§ Assignment:
Considering every line below, count those with the word "Copy" and give only the result.

Start of Data for analysis

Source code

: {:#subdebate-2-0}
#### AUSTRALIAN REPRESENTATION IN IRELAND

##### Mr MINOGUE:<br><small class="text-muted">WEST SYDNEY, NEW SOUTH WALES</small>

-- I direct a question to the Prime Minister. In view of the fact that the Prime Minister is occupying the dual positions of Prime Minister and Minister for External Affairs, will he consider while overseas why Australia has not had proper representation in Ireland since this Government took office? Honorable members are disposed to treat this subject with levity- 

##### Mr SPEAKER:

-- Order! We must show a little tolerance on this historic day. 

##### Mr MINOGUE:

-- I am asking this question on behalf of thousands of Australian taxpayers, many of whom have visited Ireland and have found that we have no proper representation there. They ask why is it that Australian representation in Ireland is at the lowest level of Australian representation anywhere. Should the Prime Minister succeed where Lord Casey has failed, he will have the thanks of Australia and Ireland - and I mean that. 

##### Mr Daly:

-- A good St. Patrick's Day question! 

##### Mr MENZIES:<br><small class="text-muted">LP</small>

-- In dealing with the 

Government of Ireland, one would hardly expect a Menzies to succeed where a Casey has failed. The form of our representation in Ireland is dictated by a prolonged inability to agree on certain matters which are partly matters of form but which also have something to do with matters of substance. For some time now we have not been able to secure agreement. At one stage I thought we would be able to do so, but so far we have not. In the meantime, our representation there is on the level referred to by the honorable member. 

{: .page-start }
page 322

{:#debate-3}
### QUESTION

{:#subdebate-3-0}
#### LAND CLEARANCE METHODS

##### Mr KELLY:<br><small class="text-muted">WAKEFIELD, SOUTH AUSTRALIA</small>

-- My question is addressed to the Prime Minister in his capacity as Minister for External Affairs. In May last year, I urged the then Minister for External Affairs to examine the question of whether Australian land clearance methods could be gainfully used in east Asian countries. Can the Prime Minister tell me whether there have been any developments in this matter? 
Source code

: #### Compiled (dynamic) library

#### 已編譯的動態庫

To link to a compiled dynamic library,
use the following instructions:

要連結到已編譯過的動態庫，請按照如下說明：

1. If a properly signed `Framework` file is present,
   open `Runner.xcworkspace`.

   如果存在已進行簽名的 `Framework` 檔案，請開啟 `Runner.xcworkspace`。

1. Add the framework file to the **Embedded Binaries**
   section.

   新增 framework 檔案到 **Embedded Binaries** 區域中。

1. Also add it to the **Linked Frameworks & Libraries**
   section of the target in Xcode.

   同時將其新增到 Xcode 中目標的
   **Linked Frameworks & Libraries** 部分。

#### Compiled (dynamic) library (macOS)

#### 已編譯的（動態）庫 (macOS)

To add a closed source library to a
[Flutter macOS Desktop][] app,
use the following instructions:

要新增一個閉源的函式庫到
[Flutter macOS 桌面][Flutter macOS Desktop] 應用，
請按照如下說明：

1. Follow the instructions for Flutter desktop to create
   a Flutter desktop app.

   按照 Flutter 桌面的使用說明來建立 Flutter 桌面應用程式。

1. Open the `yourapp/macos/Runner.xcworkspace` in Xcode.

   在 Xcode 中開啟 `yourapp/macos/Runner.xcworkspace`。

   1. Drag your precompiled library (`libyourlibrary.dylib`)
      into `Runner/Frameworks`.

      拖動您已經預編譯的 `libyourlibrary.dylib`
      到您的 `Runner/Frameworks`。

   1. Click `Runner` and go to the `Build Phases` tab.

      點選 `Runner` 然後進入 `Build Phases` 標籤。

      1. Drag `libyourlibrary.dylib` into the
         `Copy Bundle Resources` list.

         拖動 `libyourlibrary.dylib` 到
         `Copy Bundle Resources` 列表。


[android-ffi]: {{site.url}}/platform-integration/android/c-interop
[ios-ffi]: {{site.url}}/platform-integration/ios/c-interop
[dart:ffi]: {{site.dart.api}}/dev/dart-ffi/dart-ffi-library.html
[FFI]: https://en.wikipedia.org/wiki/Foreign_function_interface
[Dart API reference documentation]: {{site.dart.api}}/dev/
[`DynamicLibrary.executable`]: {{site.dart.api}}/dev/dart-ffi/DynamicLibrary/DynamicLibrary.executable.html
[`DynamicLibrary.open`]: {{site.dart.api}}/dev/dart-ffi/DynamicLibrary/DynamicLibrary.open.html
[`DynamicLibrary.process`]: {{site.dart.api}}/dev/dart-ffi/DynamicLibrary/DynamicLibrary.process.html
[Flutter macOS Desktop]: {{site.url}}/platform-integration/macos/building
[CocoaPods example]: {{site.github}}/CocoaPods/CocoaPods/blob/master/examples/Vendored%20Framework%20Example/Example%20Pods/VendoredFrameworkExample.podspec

End of Data for analysis

§ Solved exercise:
2